You are spending 15 minutes listening to this piece because it cuts through the noise on one of the most consequential technology stories of the year: a major Apple paper claiming AI models don't actually reason. But unlike the headlines, this piece explains what that really means—and why you should still use these tools.
The Paper That Went Viral
Apple's research paper made headlines across mainstream media—reaching over 13 million people. The study tested large language models on classic logic puzzles: Tower of Hanoi, checkers variants, and river crossing challenges (the fox and chicken problem). The findings were striking: as puzzle complexity increased, model performance dropped dramatically.
If these models functioned like traditional software calculators, increasing complexity shouldn't matter—correct answers should remain consistent. Instead, the paper demonstrated something different: these are probabilistic neural networks, not deterministic programs.
Why Models Fail on Complex Tasks
The distinction matters enormously. Large language models generate plausible outputs rather than accurate ones. When given multiplication problems with sufficiently large digits, they don't simply say "I don't know"—they hallucinate wrong answers that look convincing.
Consider this example: when researchers presented Claude Opus and Gemini 2.5 Pro with a complex calculation without tools, both models produced confident but incorrect responses. They generated plausible-sounding numbers ending in similar patterns to the real answer—essentially very convincing BS. The moment these same models were allowed to use code or tools, they delivered correct results.
This reveals what Apple discovered but didn't anticipate: these models aren't designed to be predictable software. They're generative systems that produce plausible outputs—which is precisely why they'll hallucinate when asked questions beyond their capacity.
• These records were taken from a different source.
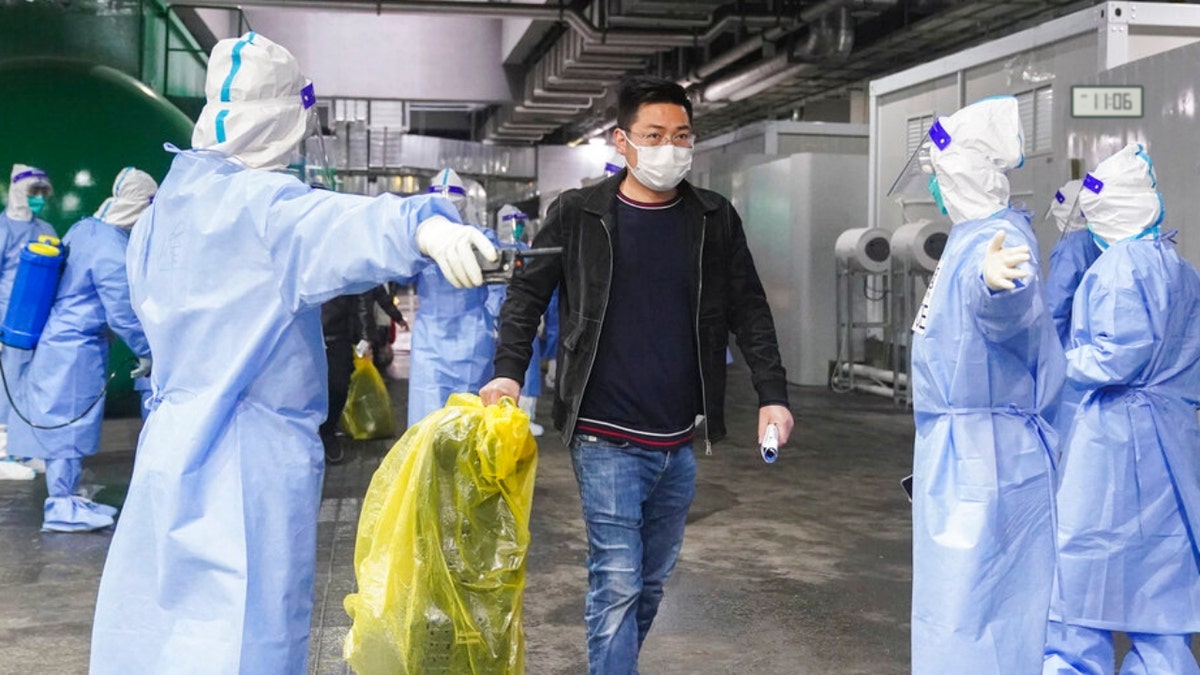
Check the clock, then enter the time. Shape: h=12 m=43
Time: h=11 m=6
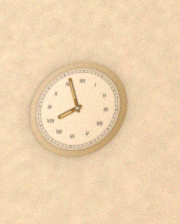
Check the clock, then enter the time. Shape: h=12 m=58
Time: h=7 m=56
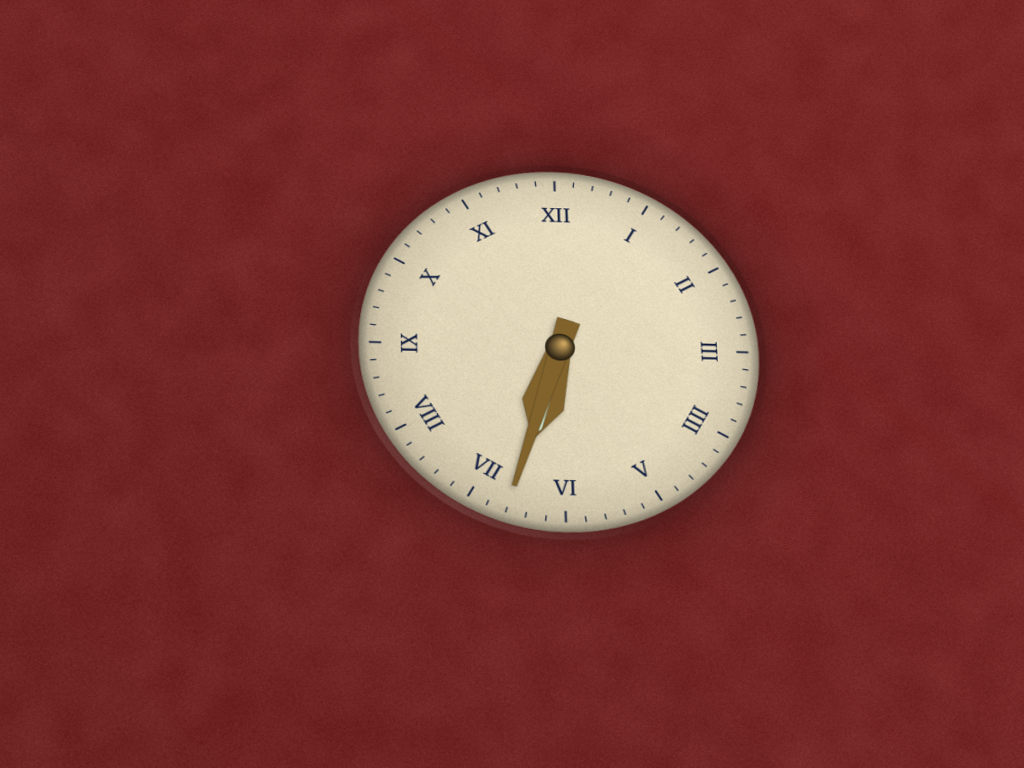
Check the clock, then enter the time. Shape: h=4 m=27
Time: h=6 m=33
What Researchers Actually Knew
The paper's findings weren't news to serious AI researchers. The study originally intended to compare "thinking" versus "non-thinking" models on math benchmarks, but results contradicted expectations—so they pivoted to puzzles instead.
One detail many readers missed: the paper admitted that when provided algorithms directly in prompts, models still often failed. The authors expressed surprise that executing given algorithms didn't guarantee success. But this makes sense for probabilistic neural networks—even with 99.9% accuracy per step, millions of steps will eventually produce errors.
The token limit issue also matters. Some tested problems required more than 128,000 tokens to answer—which these models simply couldn't output. Rather than attempt impossible calculations, they output shorter traces: "here is the algorithm you need to use."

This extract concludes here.